Damn Yankees with the Nuge kicks ass; Bad Company without Paul Rodgers licks it



By Steve Newton

Oh man—talk about going back in time! There was Ted Nugent riffing out on “Cat Scratch Fever” and screeching like he had a severe case of it. There was former Styx guitarist Tommy Shaw whipping his still-blond locks every which way while churning out “Renegade” like it was 1975. And there was Bad Company—well, the original drummer, anyway—resurrecting tunes that I first heard on eight-track. Seventies heaven…or was it hell?

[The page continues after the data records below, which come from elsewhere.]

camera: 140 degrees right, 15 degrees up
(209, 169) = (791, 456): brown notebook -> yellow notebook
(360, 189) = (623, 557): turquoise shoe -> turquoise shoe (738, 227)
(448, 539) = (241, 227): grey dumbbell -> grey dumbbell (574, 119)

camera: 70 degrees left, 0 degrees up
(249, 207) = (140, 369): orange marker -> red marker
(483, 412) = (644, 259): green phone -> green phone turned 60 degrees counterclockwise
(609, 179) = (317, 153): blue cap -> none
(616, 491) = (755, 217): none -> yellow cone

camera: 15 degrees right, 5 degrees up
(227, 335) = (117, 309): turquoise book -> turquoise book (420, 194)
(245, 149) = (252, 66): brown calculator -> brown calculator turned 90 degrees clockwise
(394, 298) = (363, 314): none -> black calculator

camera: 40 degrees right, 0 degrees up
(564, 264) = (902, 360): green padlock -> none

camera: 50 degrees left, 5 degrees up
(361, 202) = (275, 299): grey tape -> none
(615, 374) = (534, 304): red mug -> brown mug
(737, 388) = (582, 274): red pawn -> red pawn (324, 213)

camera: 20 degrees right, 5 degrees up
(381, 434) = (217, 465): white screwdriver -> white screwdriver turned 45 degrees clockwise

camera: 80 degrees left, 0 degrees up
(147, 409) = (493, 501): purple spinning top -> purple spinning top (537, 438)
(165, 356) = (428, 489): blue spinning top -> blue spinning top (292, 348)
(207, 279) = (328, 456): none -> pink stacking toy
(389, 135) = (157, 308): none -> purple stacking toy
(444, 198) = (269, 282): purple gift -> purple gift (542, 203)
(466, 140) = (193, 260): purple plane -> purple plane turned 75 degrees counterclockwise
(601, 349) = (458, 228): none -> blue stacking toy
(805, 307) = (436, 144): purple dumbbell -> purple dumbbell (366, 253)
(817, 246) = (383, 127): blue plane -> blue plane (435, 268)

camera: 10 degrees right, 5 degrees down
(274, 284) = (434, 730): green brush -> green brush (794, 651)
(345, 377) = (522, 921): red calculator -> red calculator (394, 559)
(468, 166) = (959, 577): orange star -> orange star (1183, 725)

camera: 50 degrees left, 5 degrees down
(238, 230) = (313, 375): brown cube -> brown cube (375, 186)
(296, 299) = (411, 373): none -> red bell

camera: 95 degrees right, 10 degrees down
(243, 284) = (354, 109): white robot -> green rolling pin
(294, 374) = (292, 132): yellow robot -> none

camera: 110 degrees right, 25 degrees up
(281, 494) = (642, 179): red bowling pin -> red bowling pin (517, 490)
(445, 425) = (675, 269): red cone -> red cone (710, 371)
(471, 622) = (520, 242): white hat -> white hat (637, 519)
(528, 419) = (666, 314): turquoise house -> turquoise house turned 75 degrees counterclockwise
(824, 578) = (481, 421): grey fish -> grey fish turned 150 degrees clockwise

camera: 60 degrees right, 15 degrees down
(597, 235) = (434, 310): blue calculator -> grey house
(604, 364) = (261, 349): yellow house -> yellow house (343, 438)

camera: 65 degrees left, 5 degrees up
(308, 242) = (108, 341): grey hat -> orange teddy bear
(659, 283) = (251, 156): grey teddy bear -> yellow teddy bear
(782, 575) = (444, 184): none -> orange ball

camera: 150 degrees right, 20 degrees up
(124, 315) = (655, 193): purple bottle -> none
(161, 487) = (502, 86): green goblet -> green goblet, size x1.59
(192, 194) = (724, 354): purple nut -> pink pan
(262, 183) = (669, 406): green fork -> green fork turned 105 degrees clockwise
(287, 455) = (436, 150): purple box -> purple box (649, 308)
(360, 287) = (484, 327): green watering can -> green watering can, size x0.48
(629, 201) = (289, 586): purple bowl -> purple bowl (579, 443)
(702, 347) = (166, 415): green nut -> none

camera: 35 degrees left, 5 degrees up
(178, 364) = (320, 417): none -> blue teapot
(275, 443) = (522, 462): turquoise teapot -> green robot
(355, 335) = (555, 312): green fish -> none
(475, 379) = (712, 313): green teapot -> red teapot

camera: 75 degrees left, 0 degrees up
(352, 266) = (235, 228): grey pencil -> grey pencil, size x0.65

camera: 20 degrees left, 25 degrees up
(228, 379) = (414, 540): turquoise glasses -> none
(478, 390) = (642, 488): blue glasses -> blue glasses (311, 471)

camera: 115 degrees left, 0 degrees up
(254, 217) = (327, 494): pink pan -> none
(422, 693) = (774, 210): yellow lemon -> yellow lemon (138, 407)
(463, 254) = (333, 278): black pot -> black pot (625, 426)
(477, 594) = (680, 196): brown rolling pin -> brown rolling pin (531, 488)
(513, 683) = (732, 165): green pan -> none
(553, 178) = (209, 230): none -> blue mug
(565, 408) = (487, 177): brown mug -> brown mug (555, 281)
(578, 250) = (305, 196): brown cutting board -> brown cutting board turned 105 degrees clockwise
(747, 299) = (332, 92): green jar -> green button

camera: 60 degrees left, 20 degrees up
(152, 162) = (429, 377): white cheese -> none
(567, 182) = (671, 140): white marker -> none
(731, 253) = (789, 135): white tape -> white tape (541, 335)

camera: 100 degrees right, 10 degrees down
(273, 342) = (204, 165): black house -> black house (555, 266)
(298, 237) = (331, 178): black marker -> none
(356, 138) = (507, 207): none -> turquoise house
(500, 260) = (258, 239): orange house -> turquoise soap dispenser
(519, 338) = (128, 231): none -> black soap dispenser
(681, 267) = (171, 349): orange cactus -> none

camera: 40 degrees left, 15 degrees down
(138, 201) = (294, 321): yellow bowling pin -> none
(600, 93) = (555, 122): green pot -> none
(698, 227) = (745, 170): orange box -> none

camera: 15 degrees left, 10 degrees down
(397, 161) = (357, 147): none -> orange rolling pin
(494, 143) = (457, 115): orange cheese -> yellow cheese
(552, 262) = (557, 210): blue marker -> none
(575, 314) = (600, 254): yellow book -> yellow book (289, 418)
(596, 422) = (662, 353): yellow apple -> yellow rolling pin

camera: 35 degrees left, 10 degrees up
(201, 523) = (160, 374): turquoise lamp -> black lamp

Actually, it was a little bit of both.

Nugent has always been a hedonistic super-hero of raunchy guitar, and his maniacal persona and dangerous riffs saved the day at the Coliseum last Friday (March 15). Shirtless, in a long zebra-patterned cape and his trademark headband, the Nuge put on the kind of frenzied performance with Shaw and his Damn Yankees cohorts that you just don’t see enough of these days. Sure he’s crude, sure he’s macho, sure he thinks he’s shit-hot, but hey—at least he’s not faking it!

That’s more than I could say for the supposed headliner.

It’s hard to believe that Bad Company drummer Simon Kirke still has the nerve to cash in on the band’s name after guitarist Mick Ralphs finally threw in the towel last year. Now it’s like going to see The Who without either Daltrey or Townsend—and that’s a rip.

A good percentage of the Coliseum crowd didn’t seem to mind current vocalist Brian Howe’s attempts at re-creating the magic of original singer Paul Rodgers on old hits like “Feel Like Making Love” and “Can’t Get Enough”, but I couldn’t get into it. Only when Kirke and his hired guns tackled the post-Rodgers material—tunes from Dangerous Age and the recent Holy Water album—did they sound part-way genuine.

But what really ticked me off was Bad Company’s stars-and-stripes backdrop, which closely resembled an American flag. For a band whose roots are in classic British bands like Free, Mott the Hoople, and King Crimson, this seemed like the ultimate treason.